# IMPORTANT: Writing Forum Guidelines



## Butterfree

This forum is for posting your written work - Pokémon or non-Pokémon, fanfiction, original fiction or even nonfiction, it can all go here. (Poetry has its own sub-forum, though.)


*Posting Your Own Work*

Your work may be rated anything from G to R (fiction K to M). That means it may not contain explicit sexual content. R-rated (M-rated) fiction must contain the rating in the title, or if the offending content is limited to only a few chapters, a warning before those chapters.

Mild sexual content in non-pornographic stories is allowed, but please spare us the graphic details (it is usually the case that sex works better in fiction when it is only implied, anyway) and anything with a plot that serves the sex rather than sex that serves the plot counts as porn even if you try to word things euphemistically.

If you are posting a one-shot, use the *One-Shot* prefix; when you post a chaptered work, use the *In Progress* prefix, and change it to the *Completed* prefix when you have posted the final chapter. This serves to better allow people to find the kind of piece they are looking for and will clear up possible misunderstandings.

If somebody criticizes your work, remember that they are helping you, not being mean. Listen to what they say and learn from your mistakes. However, if reviews are unconstructive and unhelpful (see below), you are of course free to report them.

You may double post or bump your fic thread if you are posting a new chapter.


*Reviewing Others' Work*

Rule number one, two and three is that you should at all times be constructive and helpful. If you find mistakes or parts you feel could have been done better, by all means point them out to the author. If you loved the story and find absolutely nothing wrong with it, you may not be able to point out any mistakes, but then at least type up a fair bit about what it was that you liked so much, things that got you curious, particular quotes you really liked, characters you like and dislike, etc.; the rule of thumb is that after writing your review, it should be absolutely clear that you read the story you're reviewing. If you could take that exact review and copy and paste it exactly as it is as a reply to some other fic, it is a bad review. Thus, reviews like the following would be regarded as spam:



> Great job! It's much better than my fic for sure. Keep those chapters coming.
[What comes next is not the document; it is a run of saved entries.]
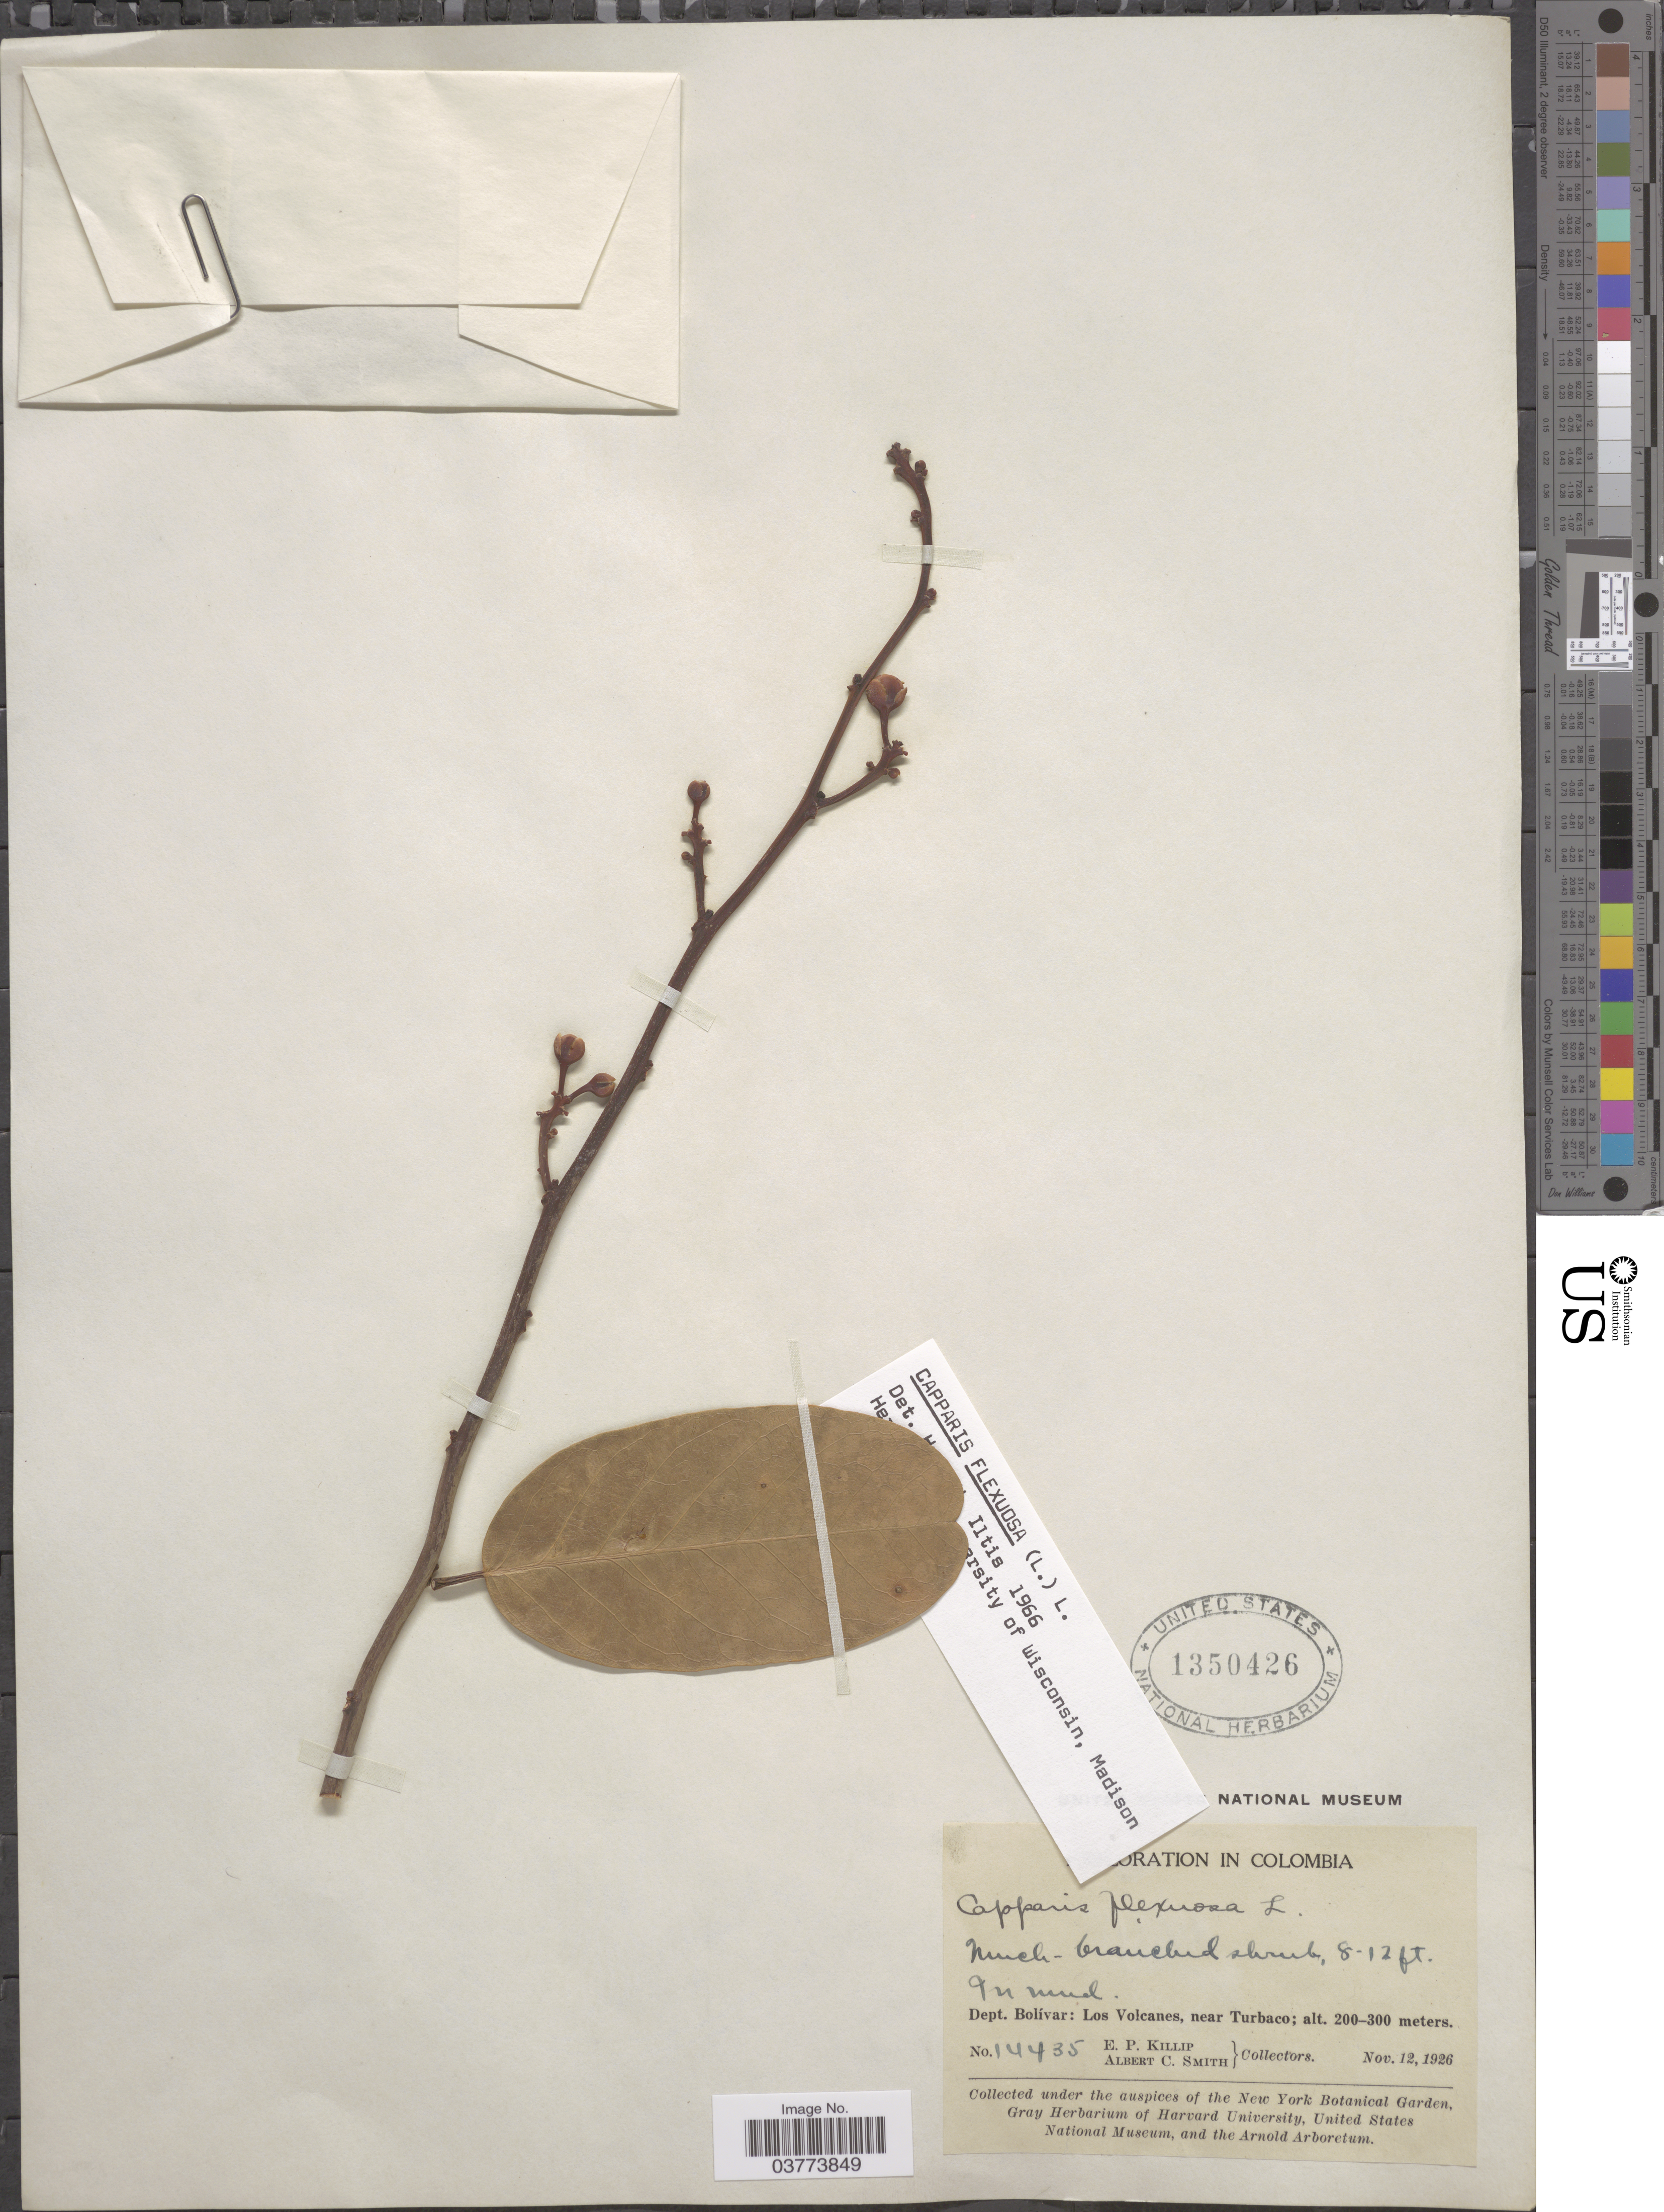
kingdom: Plantae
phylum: Tracheophyta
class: Magnoliopsida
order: Brassicales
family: Capparaceae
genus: Cynophalla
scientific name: Cynophalla flexuosa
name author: (L.) J. Presl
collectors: E. P. Killip & A. C. Smith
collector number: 14435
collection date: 1926-11-12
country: Colombia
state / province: Bolívar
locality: Dept. Bolívar: Los Volcanes, near Turbaco.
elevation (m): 200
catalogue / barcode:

> You just burned out my eyes. Please come back when you've learned how to write.





> Lots of grammar mistakes, too short, flat characters, lack of paragraphing... no, just no.


Yes, the last one too. Point out those grammar mistakes, tell them what parts should be fleshed out, give examples of the characters being flat and teach them how to paragraph instead of just leaving a review like that. Most importantly, none of those reviews would help the author know how they can improve; that is, they are not helpful or constructive.

On the other hand, no scale is put on how positive or negative a review is, as long as it can clearly be classified as in some way helpful. Purely-positive reviews can help a writer realize their strengths, which can be a very important thing. Purely-negative reviews may sting when you get them, but if they're constructive they will help in the long run.

Obviously, any review that displays an overly disrespectful or rude attitude towards the writer will be treated as any other such post and warned.


----------



## OrangeAipom

What does not advertising here have to do with being constructive?


----------



## Butterfree

...what are you talking about? There is no mention of advertising in this thread until you mentioned it. o_O


----------



## OrangeAipom

> Rule #3: Don't advertise off-topic.


You mentioned rules 1, 2, and 3 in this thread, which is almost the same thing.


----------



## Butterfree

...I didn't mention rules 1, 2 and 3. I mentioned that "rule number one, two and three" (i.e. the absolute most important rule) when reviewing is being constructive and helpful. As in the most important rule _of reviewing_ in particular. It has absolutely nothing to do with the main forum rules and I have no idea how you got that impression.


----------



## Ibiku

Is there a restriction on how long it can be?

I want to copy/paste a one-shot story to a thread, but it's pretty long and would reqiure a lot of scrolling. Would I be alowed to do this? Would it fit?


----------



## Butterfree

Yes, that would be fine. If it's _really_ long and the forum gives you an error about the post being too long, you can just split it up in the middle and make two posts in a row.


----------



## Ibiku

Thanks! I'll keep that in mind. ^.^


----------



## kidpixkid

How do I change the prefix to "Completed"?


----------



## Butterfree

Go to Edit on the first post and then click Go Advanced. The prefix dropdown is next to the title field.


----------



## PKMN

Thank you for the advice!


----------



## Chandelure

Are fanfics in other languages allowed?


----------



## ArtemisX

I have a couple of one-shots I would like to post. Should I place them in their own threads or put them both in one thread, if I'm posting them at the same time?

Also, should I place special warnings, as one is extremely depressing and the other contains mild, wood-shrapnel induced maiming and death?


----------



## Butterfree

Place them in their own threads, and warning would be nice, though it's not required unless it gets to the point of an R-rating.


----------



## ArtemisX

Alright, thank you. I'll get them posted soonish. >_>


----------